2. A written report from Verizon with the results of their fraud investigation. They told me that it would be within 14 days of when I called (6/22). On 7/7, I called and they clarified that is was (14) business days, and that no one had been assigned to the case yet.

I have now received a letter from UCB. Below is their response, along with about 30 pages of unpaid phone bills (Dec-March).

07-01-10 1-800-867-3104

My Name MyCase #
My Address

BALANCE: $1328.40

To Whom It May Concern,
Please review the enclosed information that you requested pertaining to this account(s) currently placed with our agency for collection.

If you should have any questions regarding this matter, feel free to direct your inquiries to our office at the telephone number above.

This is an attempt to collect a debt by UCB, INC., a debt collector, and any information obtained will be used for that purpose.

Very truly yours,
United Collections Bureau, Inc.

I contend that UCB has not provided everything that I am requiring.

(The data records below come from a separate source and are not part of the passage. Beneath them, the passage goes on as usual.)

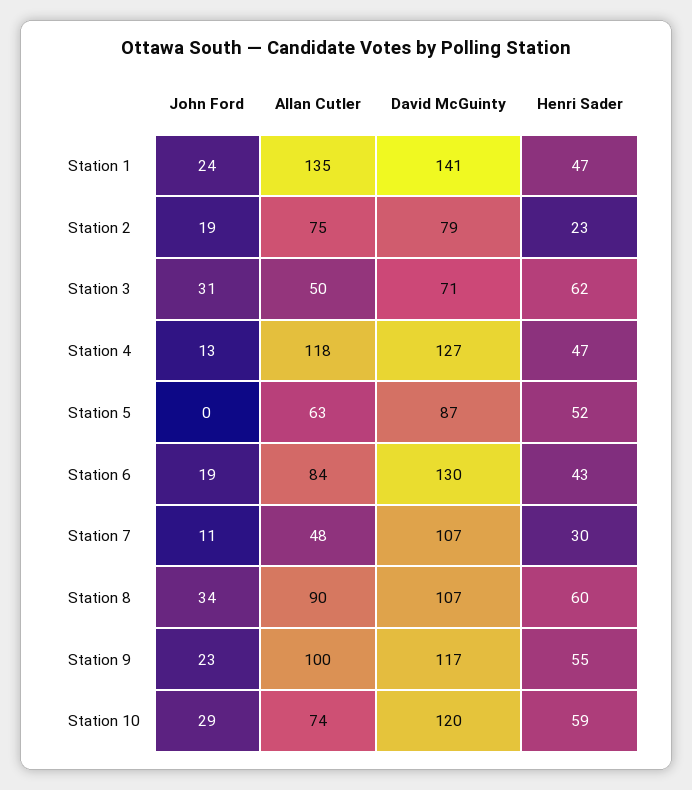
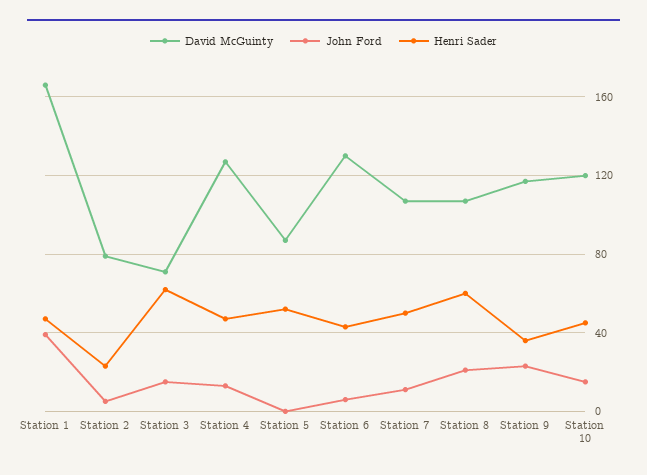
John Ford, Station 1: 24 -> 40
Allan Cutler, Station 1: 135 -> none
David McGuinty, Station 1: 141 -> 165
John Ford, Station 2: 19 -> 5
Allan Cutler, Station 2: 75 -> none
John Ford, Station 3: 31 -> 15
Allan Cutler, Station 3: 50 -> none
Allan Cutler, Station 4: 118 -> none
Allan Cutler, Station 5: 63 -> none
John Ford, Station 6: 19 -> 5
Allan Cutler, Station 6: 84 -> none
Allan Cutler, Station 7: 48 -> none
Henri Sader, Station 7: 30 -> 50
John Ford, Station 8: 34 -> 20
Allan Cutler, Station 8: 90 -> none
Allan Cutler, Station 9: 100 -> none
Henri Sader, Station 9: 55 -> 35
John Ford, Station 10: 29 -> 15
Allan Cutler, Station 10: 74 -> none
Henri Sader, Station 10: 59 -> 45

The main missing piece of documentation is something “showing I agreed to pay what you say I owe”.

My plan is to not respond to UCB, but to wait until VZW is finished with their investigation, and find out if they will call off UCB if and when they determine it is fraud. If they will not, I will have to consider other options.

I have thought briefly also about going after the fraudster, but the hassle-factor is probably not worth it. The unpaid phone bills have given me a lot of new information.
1. I have exact address and phone numbers on the account.
2. I can see 2 Blackberry’s were purchased (one on 12/10 & one on 12/16).
3. The service plans for the phones were cancelled on 1/23/10 (Probably never used and sold?).

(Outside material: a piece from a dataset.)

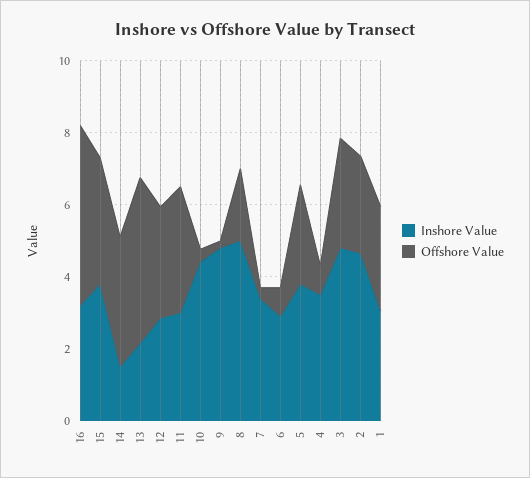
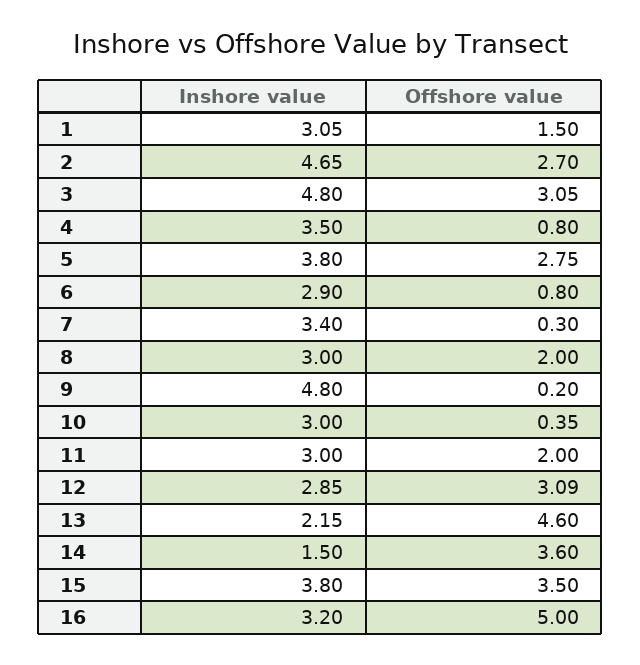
Offshore Value, 11: 3.5 -> 2
Inshore Value, 10: 4.5 -> 3
Inshore Value, 8: 5 -> 3
Offshore Value, 1: 3 -> 1.5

I just spoke to the VZW fraud department again to find out where the letter is (got Sabrina again). She said they are running behind, and that it would be an additional 14 business days. I asked to speak to a manager, she forwarded me, and I got her voice mail. I left a message requesting a call back. Nice company.

Just got a call back from the investigator assigned to the case. She said that she has determined that it was fraud, the credit agencies have been notified, a not responsible letter will be sent and UCB will be notified. Wow...something that they couldn't get to in 16 business days was cleared up in less than an hour after leaving a message with a manager. I guess I am done with the exception of monitoring my credit reports.